■ TASK DETAILS ■
Pull out every line of the material below that contains the word "duodenum", matching case exactly.

■ DATA SUPPLIED ■
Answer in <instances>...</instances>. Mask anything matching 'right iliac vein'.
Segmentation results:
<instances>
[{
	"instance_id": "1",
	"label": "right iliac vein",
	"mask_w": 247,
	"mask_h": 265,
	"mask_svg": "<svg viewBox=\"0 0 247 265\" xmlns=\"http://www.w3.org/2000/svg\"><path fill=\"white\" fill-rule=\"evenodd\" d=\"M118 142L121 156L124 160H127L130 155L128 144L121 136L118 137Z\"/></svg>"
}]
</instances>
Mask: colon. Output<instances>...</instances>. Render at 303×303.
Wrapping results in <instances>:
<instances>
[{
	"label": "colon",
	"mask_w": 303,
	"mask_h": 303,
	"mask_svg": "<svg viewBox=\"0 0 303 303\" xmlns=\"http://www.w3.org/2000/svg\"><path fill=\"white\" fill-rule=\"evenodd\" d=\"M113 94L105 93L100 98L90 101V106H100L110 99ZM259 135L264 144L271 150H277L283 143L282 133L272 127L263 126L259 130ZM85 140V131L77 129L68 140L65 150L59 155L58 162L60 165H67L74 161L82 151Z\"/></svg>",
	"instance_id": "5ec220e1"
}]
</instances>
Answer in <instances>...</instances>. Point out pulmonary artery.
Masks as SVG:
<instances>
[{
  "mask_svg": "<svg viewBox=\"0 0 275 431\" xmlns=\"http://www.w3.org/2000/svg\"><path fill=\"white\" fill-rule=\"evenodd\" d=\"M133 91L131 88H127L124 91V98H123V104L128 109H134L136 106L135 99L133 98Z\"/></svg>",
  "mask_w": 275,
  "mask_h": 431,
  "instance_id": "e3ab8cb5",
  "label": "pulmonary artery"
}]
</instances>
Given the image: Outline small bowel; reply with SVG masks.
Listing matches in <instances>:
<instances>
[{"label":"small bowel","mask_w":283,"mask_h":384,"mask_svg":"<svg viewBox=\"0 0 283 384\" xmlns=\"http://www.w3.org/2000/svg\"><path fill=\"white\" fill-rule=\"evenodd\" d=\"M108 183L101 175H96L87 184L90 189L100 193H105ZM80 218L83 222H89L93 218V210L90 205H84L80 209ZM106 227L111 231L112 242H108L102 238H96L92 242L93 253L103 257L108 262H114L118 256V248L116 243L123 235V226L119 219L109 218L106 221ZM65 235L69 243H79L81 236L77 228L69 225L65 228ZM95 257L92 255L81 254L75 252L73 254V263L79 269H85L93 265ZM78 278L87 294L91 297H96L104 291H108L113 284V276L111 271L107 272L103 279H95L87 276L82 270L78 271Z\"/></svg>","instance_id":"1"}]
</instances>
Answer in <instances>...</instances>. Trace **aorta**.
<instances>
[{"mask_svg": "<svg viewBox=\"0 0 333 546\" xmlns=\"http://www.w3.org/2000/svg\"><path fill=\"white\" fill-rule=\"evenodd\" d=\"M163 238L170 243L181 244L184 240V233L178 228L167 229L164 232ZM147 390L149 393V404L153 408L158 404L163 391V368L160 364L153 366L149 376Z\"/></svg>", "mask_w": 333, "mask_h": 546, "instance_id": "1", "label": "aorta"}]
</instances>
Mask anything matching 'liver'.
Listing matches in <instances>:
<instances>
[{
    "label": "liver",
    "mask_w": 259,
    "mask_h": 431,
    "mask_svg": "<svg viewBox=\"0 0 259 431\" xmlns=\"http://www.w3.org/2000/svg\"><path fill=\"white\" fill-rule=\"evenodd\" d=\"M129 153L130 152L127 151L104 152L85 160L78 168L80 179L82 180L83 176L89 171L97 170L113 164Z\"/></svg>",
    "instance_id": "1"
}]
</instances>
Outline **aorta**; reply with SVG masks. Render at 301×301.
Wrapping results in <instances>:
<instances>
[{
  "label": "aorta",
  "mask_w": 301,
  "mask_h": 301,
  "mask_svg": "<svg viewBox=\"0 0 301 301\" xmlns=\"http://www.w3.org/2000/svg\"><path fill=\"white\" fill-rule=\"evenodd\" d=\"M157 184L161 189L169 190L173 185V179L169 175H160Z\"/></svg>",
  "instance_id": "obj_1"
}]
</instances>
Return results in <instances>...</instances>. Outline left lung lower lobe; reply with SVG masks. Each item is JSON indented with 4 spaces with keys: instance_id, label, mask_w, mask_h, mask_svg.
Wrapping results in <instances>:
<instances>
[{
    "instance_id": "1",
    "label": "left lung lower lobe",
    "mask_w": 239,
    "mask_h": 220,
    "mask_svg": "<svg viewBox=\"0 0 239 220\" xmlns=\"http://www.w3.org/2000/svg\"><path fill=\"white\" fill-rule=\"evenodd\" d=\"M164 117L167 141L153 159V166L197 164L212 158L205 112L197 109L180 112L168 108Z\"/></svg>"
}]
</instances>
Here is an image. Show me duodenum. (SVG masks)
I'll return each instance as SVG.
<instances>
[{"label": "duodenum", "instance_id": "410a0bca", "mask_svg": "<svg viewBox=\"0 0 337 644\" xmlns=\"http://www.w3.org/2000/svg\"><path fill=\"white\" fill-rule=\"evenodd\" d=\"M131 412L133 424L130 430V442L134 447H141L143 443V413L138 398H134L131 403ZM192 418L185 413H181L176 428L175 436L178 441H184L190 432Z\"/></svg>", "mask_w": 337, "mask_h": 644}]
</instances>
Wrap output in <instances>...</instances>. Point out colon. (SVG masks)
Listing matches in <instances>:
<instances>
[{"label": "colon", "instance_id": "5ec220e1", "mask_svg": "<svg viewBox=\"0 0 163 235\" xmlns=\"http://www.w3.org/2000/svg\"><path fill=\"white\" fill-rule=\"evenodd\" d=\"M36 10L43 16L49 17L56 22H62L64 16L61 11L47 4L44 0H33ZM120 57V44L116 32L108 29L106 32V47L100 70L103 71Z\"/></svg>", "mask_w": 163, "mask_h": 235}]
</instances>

■ RESPONSE ■
Here is an image. Show me duodenum. (SVG masks)
[{"label": "duodenum", "instance_id": "410a0bca", "mask_svg": "<svg viewBox=\"0 0 337 644\" xmlns=\"http://www.w3.org/2000/svg\"><path fill=\"white\" fill-rule=\"evenodd\" d=\"M131 412L133 424L130 430V442L134 447H141L143 443V413L138 398H134L131 403ZM192 418L185 413H181L176 428L175 436L178 441H184L190 432Z\"/></svg>", "mask_w": 337, "mask_h": 644}]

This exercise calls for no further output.